Effect of intensive versus standard clinic-based blood pressure management on ambulatory blood pressure - results from the sprint abpm study

Abstract

The Systolic Blood Pressure Intervention Trial (SPRINT) was a 2-arm, multicenter, randomized clinical trial designed to test whether a treatment program aimed at reducing systolic blood pressure (SBP) to a lower goal than currently recommended will reduce cardiovascular disease. The goal of the SPRINT Ambulatory BP Ancillary Study was to evaluate the effect of intensive (SBP <120 mmHg) versus standard (SBP <140 mmHg) clinic-based BP targets on ambulatory BP, specifically nighttime SBP (primary outcome).
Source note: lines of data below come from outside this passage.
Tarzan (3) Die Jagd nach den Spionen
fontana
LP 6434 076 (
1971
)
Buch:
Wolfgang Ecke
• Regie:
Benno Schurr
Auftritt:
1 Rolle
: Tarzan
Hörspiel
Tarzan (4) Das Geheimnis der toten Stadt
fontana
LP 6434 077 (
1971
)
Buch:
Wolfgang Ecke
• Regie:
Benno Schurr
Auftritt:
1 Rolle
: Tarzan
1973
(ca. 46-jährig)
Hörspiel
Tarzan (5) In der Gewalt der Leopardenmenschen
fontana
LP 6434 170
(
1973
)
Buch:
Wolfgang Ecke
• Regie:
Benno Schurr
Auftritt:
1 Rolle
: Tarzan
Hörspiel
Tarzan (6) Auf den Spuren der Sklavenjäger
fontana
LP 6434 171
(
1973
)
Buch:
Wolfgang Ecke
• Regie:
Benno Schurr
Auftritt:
Ambulatory BP was measured within 3 weeks of the 27 month follow-up visit in 876 participants at 15 SPRINT clinic sites. Spacelabs 90207 monitors were programmed to record BP every 30 minutes. Clinic BP was obtained after 5 minutes of rest using an automated device (Model 907, Omron Healthcare); the mean of three BP measurements was used for analyses. Average age at the time of ABPM was 71.5 years, 29% were female, 28% were black, and the average eGFR was 69.7 ml/min/1.73m2. Clinic and ambulatory BP (in mmHg) at the time of ABPM and group differences (standard-treatment minus intensive-treatment) are shown in the table. Additionally, Bland-Altman plots indicated poor concordance between office and daytime ambulatory BP with a Pearson correlation of 0.54 and limits of agreement of approximately -20 to 30 mmHg. In conclusion, a treatment regimen targeting office based SBP less than 120 mmHg lowers 24hr, daytime, and nighttime ambulatory BP and BP variability, but does not alter diurnal BP pattern (night/day BP ratio). Ambulatory BP monitoring confirms a large and significant BP difference between randomized groups despite the intervention being based on clinic BP. The difference in BP between intensive and standard clinic based BP targets was greater when measured with clinic than with 24 hour ambulatory BP, and daytime compared to nighttime BP. Given the poor agreement between clinic and 24 hour BP, ambulatory BP monitoring may be required to assess the effect of targeted hypertension therapy on out of office BP. Further studies are needed to assess whether targeting hypertension therapy based on ambulatory BP would reduce adverse outcomes compared to targeting clinic BP.